Dekorra Town, Columbia County, Wisconsin
The Town of Dekorra lies 25 miles north of Madison on the east bank of the Wisconsin River in South-Central Wisconsin. Its rural landscape features drumlins, moraines and streams as well as Lake Wisconsin, a pool of the Wisconsin River that serves as the primarily recreational and scenic attraction in the Town and the surrounding area. The current population is estimated at about 2,500. However, population grew by almost 30 percent in the 1990s, prompting concern about the long-term viability of the Town’s rural character. As evidence of change, older seasonal houses close to Lake Wisconsin are being replaced by larger, year-round residents for retirees and farmland is often subdivided into 35-acre lots, the minimum lot size allowed by agricultural zoning. Some residents are also worried that housing prices in Madison could prompt commuter-oriented development since the Town is readily accessible to the state capitol via Interstate 39/90/94.
The Town of Dekorra borders Lake Wisconsin and is within easy commuting distance of the City of Madison.
In May 2005, the Town adopted a Comprehensive Plan designed in part to address rural preservation goals. The Plan contains a TDR mechanism that has been implemented in the Town’s Land Division and Subdivision Code. TDR sending areas are designated as “Agricultural and Woodland Preservation Area” on the Town’s Planned Land Use Map. This designation includes roughly three-quarters of the land area of the Township.
The TDR receiving areas consist of roughly 2,500 acres of land depicted on the Town’s Planned Land Use Map as TDR Receiving Areas. These receiving areas are adjacent to existing development in three locations on the western edge of the Town, near the Wisconsin River, and at three other sites in the interior of the Township. In these areas, land divisions are allowed for properties not constrained by wetlands, streams, shoreline setbacks, floodplains, hydric soils, soils with limitations for septic systems, soils with low potential for the installation of basements and steep slopes. Current zoning in these designated receiving areas allows one unit per 35 acres. For each seven lots in excess of that baseline, a receiving site developer must deed restrict 35 acres of land in the sending area. Since the sending area is zoned for one unit per 35 acres, the transfer removes one potential dwelling unit from the sending area. The maximum lot size generally allowed after land division is five acres and the minimum lot size, following the application of TDR, is one unit per one or two acres depending on the underlying zoning of the receiving area.

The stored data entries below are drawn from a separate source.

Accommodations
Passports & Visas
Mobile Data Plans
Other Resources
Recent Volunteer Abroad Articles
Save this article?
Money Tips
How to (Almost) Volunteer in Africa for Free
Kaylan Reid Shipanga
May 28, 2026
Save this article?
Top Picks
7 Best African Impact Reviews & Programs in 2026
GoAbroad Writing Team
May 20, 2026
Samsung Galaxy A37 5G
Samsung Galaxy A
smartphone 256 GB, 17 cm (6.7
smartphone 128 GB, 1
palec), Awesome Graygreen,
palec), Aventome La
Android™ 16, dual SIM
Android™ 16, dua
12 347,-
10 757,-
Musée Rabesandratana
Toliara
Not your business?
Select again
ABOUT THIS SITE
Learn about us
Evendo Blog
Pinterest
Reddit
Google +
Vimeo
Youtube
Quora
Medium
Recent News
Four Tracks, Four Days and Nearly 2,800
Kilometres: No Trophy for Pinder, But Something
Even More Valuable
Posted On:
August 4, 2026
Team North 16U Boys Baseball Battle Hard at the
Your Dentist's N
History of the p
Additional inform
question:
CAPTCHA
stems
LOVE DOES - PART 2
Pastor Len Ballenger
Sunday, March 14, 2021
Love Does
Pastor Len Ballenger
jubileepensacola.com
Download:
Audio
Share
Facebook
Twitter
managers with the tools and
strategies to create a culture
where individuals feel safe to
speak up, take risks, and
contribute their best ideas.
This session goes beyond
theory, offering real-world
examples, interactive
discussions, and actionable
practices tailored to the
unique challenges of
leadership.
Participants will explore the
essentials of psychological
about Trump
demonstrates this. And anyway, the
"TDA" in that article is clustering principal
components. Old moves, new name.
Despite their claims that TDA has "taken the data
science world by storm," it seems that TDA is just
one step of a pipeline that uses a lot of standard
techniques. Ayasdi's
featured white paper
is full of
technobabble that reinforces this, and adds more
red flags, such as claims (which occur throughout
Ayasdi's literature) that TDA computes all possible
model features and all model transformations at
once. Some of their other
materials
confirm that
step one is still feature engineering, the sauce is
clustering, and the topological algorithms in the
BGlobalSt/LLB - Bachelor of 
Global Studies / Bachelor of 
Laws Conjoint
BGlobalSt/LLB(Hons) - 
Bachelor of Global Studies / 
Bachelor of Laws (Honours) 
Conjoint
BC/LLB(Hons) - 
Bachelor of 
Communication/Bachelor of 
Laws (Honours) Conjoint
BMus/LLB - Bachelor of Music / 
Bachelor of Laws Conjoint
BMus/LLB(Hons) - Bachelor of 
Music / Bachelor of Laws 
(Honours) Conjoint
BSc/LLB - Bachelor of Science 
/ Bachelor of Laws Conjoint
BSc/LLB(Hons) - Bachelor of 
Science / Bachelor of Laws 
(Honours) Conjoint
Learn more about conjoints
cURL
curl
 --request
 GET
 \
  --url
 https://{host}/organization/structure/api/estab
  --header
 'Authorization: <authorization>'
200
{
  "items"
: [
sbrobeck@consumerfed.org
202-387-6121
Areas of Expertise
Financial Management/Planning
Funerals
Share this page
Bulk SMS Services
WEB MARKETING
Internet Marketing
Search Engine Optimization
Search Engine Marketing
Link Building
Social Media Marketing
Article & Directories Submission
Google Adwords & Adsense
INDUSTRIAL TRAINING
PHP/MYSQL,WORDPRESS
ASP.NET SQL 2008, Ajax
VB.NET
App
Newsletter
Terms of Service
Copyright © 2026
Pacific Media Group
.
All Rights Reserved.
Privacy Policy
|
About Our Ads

The Comprehensive Plan and Land Division/Subdivision Code specify that the sending and receiving areas must be contiguous and under common ownership until the County permits TDR sending and receiving sites to be non-contiguous.
As of the date of this profile, summer 2006, the Town was considering a TDR development called Legacy Oaks, which proposed 40 homes on a 340-acre site in the southwestern corner of the Town. The project was opposed by many nearby landowners who wanted no change in the minimum 35-acre lot size requirement.